Opportunities to Improve Survey Measures of Late-Life Disability: Part II - Workshop Summary. Self-Reported Work Disability and the Use of Vignettes


Dr. Smith provided an overview of the use of vignettes to standardize measurement of work disability. In motivating the usefulness of vignettes, he explained that disability insurance enrollment and work disability is much higher in the Netherlands than in the United Sates, but reports of chronic diseases are higher in the latter. In England, there are lower rates of diseases (based both on self-reports and administrative data), but Americans rate health better on a five-point general health status measure. The distributions of self-reported health may vary because the thresholds corresponding to poor, fair, good, very good, and excellent might differ across the two countries (see Figure 1). Vignettes have been used to understand differences in thresholds across populations and to correct for these differences.

Vignettes are a brief description of a hypothetical person. Each respondent is asked to self-report whether they have a health problem that limits the amount or type of work they can do, on a five-point scale from “not at all” to “extremely limited”. They are then asked to rate individuals appearing in brief vignettes on the same scale. For example, a vignette for an individual with emotional problems follows:

[Tamara] has mood swings on the job. When she gets depressed, everything she does at work is an effort for her and she no longer enjoys her usual activities at work. These mood swings are unpredictable and occur two or three times during a month.

FIGURE 1. Comparing Self-Reported Health Across Two Counties

The vignettes vary in terms of severity and condition. Administration of the full set of vignettes takes approximately eight minutes. The information from the vignettes is then used to standardize rankings across groups so that comparisons are no longer biased.

Dr. Smith has been involved in efforts to add work disability vignettes to the CentERpanel in the Netherlands and the HRS, PSID and the RAND Internet Panel in the United States. The internet panels provide the advantage of experiments in question wording and quick turnaround time.

Key findings from analyses by Dr. Smith and colleagues suggest that United States respondents have a stricter standard in identifying work disability than Dutch respondents. For example, 11.1% of Americans classified Tamara (above) as being extremely or severely limited whereas 17.6% of Dutch did so. Threshold differences were also found within countries by gender, education and health. For example, women and less educated respondents in the United States had stricter standards than men, those with emotional problems and those in pain were more likely to classify an illustrative case as having a limitation.

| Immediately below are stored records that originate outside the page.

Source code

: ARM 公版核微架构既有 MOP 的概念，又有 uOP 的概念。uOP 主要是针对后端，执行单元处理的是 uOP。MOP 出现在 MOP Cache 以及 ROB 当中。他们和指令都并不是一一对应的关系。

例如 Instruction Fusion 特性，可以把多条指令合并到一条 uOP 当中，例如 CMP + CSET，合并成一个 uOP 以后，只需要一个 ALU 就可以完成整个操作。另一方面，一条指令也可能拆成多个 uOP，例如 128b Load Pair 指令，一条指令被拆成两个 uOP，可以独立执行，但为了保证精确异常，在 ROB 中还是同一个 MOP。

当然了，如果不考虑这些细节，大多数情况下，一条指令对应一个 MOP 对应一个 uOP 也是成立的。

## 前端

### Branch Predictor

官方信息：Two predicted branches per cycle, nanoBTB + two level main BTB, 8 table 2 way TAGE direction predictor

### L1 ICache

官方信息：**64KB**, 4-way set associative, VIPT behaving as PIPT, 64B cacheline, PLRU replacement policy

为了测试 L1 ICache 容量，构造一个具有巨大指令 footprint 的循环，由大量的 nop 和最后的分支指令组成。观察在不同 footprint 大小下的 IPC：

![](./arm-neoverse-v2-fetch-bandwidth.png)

Evidence from experimental modules has provided some evidence on how best to administer the vignettes. For example, female respondents seemed to have strict standards for classifying emotional problems as causing work limitations; however, female respondents were given only female names in the vignettes whereas male respondents were given male names. Further experiments showed that it is the gender of the vignette that matters and not the gender of the respondent.

In conclusion, vignettes can help to make reported work disability (or other measures of disability) comparable across populations. Large differences in reported work disability cannot be explained by differences in health between the two countries. Future work will extend these tools to additional countries, cross-walk them with objective measures like grip strength, and extend them to other measures of disability such as ADLs and IADLs.